Tolga D Dittrich, MD
European Stroke Organisation Conference
May 4-6, 2022
The session chaired by William Whiteley (UK) and Iris Grundwald (UK) focused on current applications and possible future areas of utilization of artificial intelligence (AI) in the field of stroke.
Helle Collatz Christensen from Denmark gave the opening lecture on early stroke detection in the emergency setting. Since experience has shown that emergency medical services do not always correctly recognize a relevant proportion of stroke symptoms at an early stage, the question for Professor Christensen was how to improve stroke recognition. “AI can help us,” Christensen said. Christensen and his team collected telephone contacts between emergency callers and the dispatcher. Based on this data, an AI algorithm was developed that analyzes conversations for stroke suspicious patterns to identify suspected stroke cases early and inform the dispatcher. Existing data on AI recognition of cardiac arrest is already promising. However, Christensen sees one of the challenges in that stroke is different from cardiac arrest due to various possible symptoms.

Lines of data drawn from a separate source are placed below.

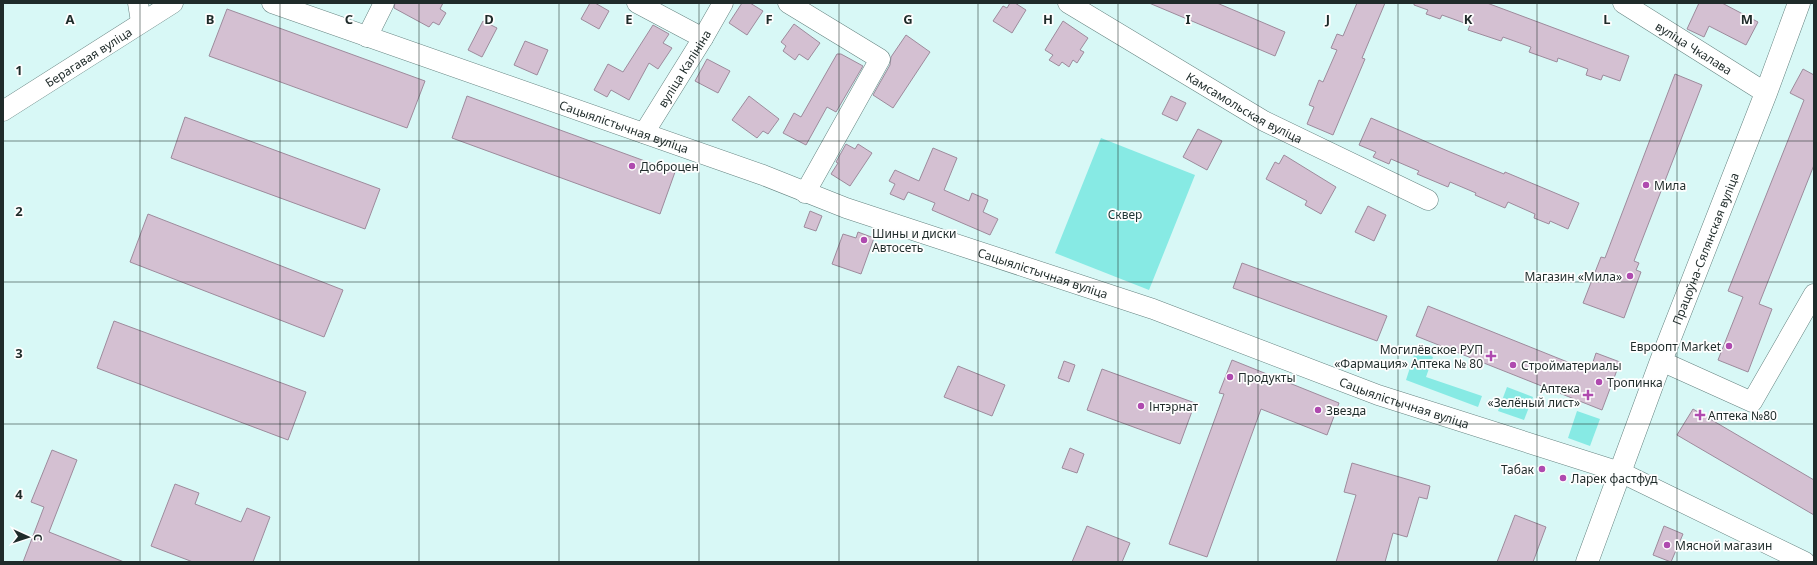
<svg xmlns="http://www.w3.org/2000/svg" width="1817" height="565" font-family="'Noto Sans',sans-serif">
	<rect width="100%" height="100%" fill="#d8f8f6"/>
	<!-- green -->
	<g fill="#87eae4">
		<polygon points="1101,138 1195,175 1149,290 1055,253"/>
		<polygon points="1416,349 1433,357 1426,377 1482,396 1478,407 1406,380"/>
		<polygon points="1507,387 1533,397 1524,420 1498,411"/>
		<polygon points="1577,411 1600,419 1590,446 1568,438"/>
	</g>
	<!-- building -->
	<g fill="#d4c0d2" stroke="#9d8b9c">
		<polygon points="395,3 443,3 440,9 446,13 439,25 433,22 429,27 394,8"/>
		<polygon points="590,3 595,3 609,11 599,29 581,19"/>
		<polygon points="742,3 750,3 763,11 747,35 729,23"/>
		<polygon points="1010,3 1015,3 1026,10 1012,33 993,21 1003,6 1007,8"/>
		<polygon points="1149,3 1217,3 1285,32 1275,56"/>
		<polygon points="1357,3 1385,3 1362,58 1365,59 1333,135 1307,124 1314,107 1309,105 1319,80 1323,82 1337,50 1331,48 1337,34 1343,36"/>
		<polygon points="1414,3 1487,3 1629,56 1620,81 1603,75 1601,80 1586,75 1588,69 1558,58 1557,62 1529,52 1531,47 1503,37 1501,41 1468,30 1470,25 1442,15 1440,19 1426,14 1428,10 1414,5"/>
		<polygon points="1699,3 1722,3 1758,22 1746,45 1709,26 1704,37 1687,29"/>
		<polygon points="227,9 425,81 407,128 209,56"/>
		<polygon points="483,21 497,28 482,57 468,50"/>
		<polygon points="1063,21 1088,38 1080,50 1084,52 1077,63 1073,60 1069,67 1062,62 1059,66 1049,60 1053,55 1045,50"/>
		<polygon points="794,24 820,43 808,60 799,54 795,60 783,51 786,46 781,42"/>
		<polygon points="653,25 669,34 663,43 672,48 658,69 649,63 629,100 611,90 607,97 594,90 608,64 623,72"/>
		<polygon points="906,35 930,52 893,108 873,95 890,65 891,57"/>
		<polygon points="525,41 548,50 537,75 514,65"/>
		<polygon points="837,54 841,54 863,66 836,112 827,107 806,145 783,133 794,113 801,117"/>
		<polygon points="707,59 730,71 718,93 695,81"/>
		<polygon points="1803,69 1814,75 1814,165 1759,304 1772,309 1748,372 1718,360 1743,297 1728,291 1804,100 1790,93"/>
		<polygon points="1675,74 1702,85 1634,261 1639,263 1636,270 1641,272 1624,318 1583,303 1601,257 1605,258"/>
		<polygon points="467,96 675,172 660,214 452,138"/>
		<polygon points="749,96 779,119 768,134 763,131 757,138 732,120"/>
		<polygon points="1171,96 1186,103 1177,121 1162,114"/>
		<polygon points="185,117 380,189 365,229 171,158"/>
		<polygon points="1371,118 1450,152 1504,174 1505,172 1579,203 1568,229 1550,221 1549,224 1534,218 1535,214 1508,202 1505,208 1475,195 1476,193 1450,182 1448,187 1417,174 1419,171 1391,159 1389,164 1373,157 1376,152 1359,145"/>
		<polygon points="1198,129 1222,141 1207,170 1183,157"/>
		<polygon points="846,144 855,149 858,144 872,153 850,186 831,174 838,163 836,162"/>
		<polygon points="933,148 957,158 944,190 969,201 972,193 988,200 983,212 998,219 990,235 932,210 935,203 908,192 904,200 890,194 895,184 889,181 895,170 919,181"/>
		<polygon points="1284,155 1336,187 1321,214 1305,205 1307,201 1266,179 1275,162 1279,164"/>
		<polygon points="1368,206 1386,215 1374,241 1355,232"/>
		<polygon points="810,211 822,216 816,231 804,227"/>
		<polygon points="148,214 343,290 324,337 130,262"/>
		<polygon points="858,232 874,238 861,274 832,264 843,234 856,238"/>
		<polygon points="1242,263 1387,316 1377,341 1233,288"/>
		<polygon points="1428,306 1590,371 1596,353 1620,362 1602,410 1416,336"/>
		<polygon points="114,321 306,392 288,440 97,368"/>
		<polygon points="1232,360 1339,403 1327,435 1261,409 1207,557 1169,544 1224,394 1219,393"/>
		<polygon points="1064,361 1075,365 1069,382 1058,378"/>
		<polygon points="958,366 1005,385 992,416 944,397"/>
		<polygon points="1102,369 1195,403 1180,444 1087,410"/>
		<polygon points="1693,409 1814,480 1814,515 1677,435"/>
		<polygon points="1070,448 1084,454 1077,473 1062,468"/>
		<polygon points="52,450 77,460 49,532 124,562 23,562 44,507 31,502"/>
		<polygon points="1352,463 1430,486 1427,499 1419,497 1407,537 1393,533 1385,562 1336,562 1356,495 1344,492"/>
		<polygon points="175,484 199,493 195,504 241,522 247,508 270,517 253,562 193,562 151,546"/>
		<polygon points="1515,515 1546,527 1533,562 1497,562"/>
		<polygon points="1087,526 1130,543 1122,562 1072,562"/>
		<polygon points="1664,526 1683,534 1671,562 1653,555"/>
	</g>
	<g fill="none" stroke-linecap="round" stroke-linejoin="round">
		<!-- minor casing -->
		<g stroke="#658380" stroke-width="21">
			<g id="minor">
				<polyline points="138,3 141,22"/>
				<path id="s1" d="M272 3 763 175 846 208 1153 309 1378 395 1620 472 1805 562"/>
				<polyline points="637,3 703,38"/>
				<polyline points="788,3 880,59 805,193"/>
				<path id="s2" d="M1068 3 1264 121 1428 200"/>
				<path id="s3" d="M1623 3 1766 93"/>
				<polyline points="367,37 384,3"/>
				<path id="s4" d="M3 111 173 3"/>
				<path id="s5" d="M644 133 703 38 723 3"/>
				<polyline points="1661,361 1752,402 1814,294"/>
			</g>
		</g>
		<!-- major casing -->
		<g stroke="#658380" stroke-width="23">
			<g id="major">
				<path id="s6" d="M1587 562 1661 361 1766 93 1799 3"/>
			</g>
		</g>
		<!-- minor -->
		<use href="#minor" stroke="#fff" stroke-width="20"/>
		<!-- major -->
		<use href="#major" stroke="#fff" stroke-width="22"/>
	</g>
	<!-- grid -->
	<path fill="none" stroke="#1f2b2a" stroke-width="1" stroke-opacity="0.55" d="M140 3V562M280 3V562M419 3V562M559 3V562M699 3V562M839 3V562M978 3V562M1118 3V562M1258 3V562M1398 3V562M1537 3V562M1677 3V562M3 141H1814M3 282H1814M3 424H1814"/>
	<!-- markers -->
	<g fill="#af4aaf" stroke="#fefefe" stroke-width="1.5">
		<circle cx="632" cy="166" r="4"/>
		<circle cx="1646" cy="185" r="4"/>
		<circle cx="864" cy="240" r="4"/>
		<circle cx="1630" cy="276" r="4"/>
		<circle cx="1729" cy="346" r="4"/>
		<path d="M1489 350h4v4h4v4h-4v4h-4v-4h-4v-4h4z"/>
		<circle cx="1513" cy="365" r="4"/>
		<circle cx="1230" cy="377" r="4"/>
		<circle cx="1599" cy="382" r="4"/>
		<path d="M1586 389h4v4h4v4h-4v4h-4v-4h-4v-4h4z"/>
		<circle cx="1141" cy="406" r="4"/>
		<circle cx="1318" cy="410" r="4"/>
		<path d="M1698 409h4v4h4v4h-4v4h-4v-4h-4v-4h4z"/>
		<circle cx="1542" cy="469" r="4"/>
		<circle cx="1563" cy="478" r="4"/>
		<circle cx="1667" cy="545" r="4"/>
	</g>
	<g text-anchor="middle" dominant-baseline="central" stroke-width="3.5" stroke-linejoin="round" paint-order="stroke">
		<!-- street labels -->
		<g font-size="12" fill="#1f2b2a" stroke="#fefefe">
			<text stroke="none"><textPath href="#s3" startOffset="84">вуліца Чкалава</textPath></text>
			<text stroke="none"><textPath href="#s4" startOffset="101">Берагавая вуліца</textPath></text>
			<text stroke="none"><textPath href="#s5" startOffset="76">вуліца Калініна</textPath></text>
			<text stroke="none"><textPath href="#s2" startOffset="205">Камсамольская вуліца</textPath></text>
			<text stroke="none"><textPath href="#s1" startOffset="373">Сацыялістычная вуліца</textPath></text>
			<text stroke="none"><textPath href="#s6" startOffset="335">Працоўна-Сялянская вуліца</textPath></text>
			<text stroke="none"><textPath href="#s1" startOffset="817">Сацыялістычная вуліца</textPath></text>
			<text stroke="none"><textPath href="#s1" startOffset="1201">Сацыялістычная вуліца</textPath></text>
		</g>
		<!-- poi labels -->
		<g font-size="12" fill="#1f2b2a" stroke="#fefefe" text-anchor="start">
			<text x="640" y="166">Доброцен</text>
			<text x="1654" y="185">Мила</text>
			<text x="872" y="233">Шины и диски<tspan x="872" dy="14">Автосеть</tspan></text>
			<text x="1622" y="276" text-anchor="end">Магазин «Мила»</text>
			<text x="1721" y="346" text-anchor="end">Евроопт Market</text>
			<text x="1483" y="349" text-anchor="end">Могилёвское РУП<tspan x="1483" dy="14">«Фармация» Аптека № 80</tspan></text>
			<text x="1521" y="365">Стройматериалы</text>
			<text x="1238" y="377">Продукты</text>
			<text x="1607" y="382">Тропинка</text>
			<text x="1580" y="388" text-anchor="end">Аптека<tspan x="1580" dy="14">«Зелёный лист»</tspan></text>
			<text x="1149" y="406">Інтэрнат</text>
			<text x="1326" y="410">Звезда</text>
			<text x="1708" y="415">Аптека №80</text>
			<text x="1534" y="469" text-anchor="end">Табак</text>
			<text x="1571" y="478">Ларек фастфуд</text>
			<text x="1675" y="545">Мясной магазин</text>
		</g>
		<!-- park labels -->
		<g font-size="12" fill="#1e3534" stroke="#fefefe">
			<text x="1125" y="214">Сквер</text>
		</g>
	</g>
	<g font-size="13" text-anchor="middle" font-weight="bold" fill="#1f2b2a" stroke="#fefefe" stroke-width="3.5" stroke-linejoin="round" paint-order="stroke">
		<text x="70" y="24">A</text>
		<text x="210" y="24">B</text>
		<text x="349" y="24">C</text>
		<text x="489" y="24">D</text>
		<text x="629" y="24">E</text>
		<text x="769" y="24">F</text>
		<text x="908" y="24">G</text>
		<text x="1048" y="24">H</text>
		<text x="1188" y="24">I</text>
		<text x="1328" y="24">J</text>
		<text x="1468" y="24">K</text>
		<text x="1607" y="24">L</text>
		<text x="1747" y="24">M</text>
		<text x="19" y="75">1</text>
		<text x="19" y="216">2</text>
		<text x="19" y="358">3</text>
		<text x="19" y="499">4</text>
	</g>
	<!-- border -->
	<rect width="1817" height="565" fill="none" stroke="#1f2b2a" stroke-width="8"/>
	<!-- north arrow -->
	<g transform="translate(28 537) rotate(93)" stroke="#fefefe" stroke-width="3" paint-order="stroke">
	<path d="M0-3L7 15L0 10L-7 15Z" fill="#1f2b2a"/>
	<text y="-6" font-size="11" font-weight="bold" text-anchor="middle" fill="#1f2b2a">С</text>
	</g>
</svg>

The second presentation was by Philip White (UK) on the strengths and weaknesses of current AI applications in stroke imaging. The main areas of application include automated ASPECTS scoring, penumbra evaluation on CT perfusion, large vessel occlusion, and hemorrhage detection. According to White, these approaches are promising as they could accelerate treatment pathways. However, caution is advised in clinical application: These tools should still be seen as decision support rather than primary diagnostic devices.
Signild Åsberg from Sweden presented insights into application areas of AI and big data in the AF context. “Big data is information, AI is treatment of information,” Åsberg explained. The application areas are broad and start with the prediction of AF, for example, by AI-enhanced ECGs. Here, AI-enhanced systems have been shown to identify individuals with AF from recordings of normal sinus rhythm. According to Åsberg, this example illustrates one of the constraints of AI technology: the lack of insight into the criteria by which AI-based categorizations are made. The “black box of unsupervised deep learning” is something to be aware of, Åsberg said. In summary, she sees AI technology as having the potential to improve stroke prevention in AF, but the role and the optimal methodology still need to be defined.
In his speech, Alfons Hoekstra (Netherlands) provided exciting insights into computational modeling possibilities for stroke acute therapy. The catchwords in this context were so-called “in silico clinical trials.” These are computer models using virtual patients to simulate treatment and brain tissue damage scenarios to estimate clinical outcomes. Preliminary research shows remarkable congruence in predictive accuracy with registry data and points in a promising direction.
The last speaker was Christian Gerloff from Germany, who introduced AI tools in stroke rehabilitation. In the future, AI could help optimize external assistance systems for mobility-impaired individuals. One of the current challenges is the fine adaptation of the devices. This is necessary for upper extremity assistive systems, for example, so that both the fast catching of a ball and the slow, fine grasping of an object become possible. Here, Gerloff sees a potential application of AI to simplify and improve the personalization of devices.
The session provided a fascinating overview of AI applications that have already been implemented in practice as decision support tools, especially in stroke imaging, and the wide range of possible future applications in the stroke domain.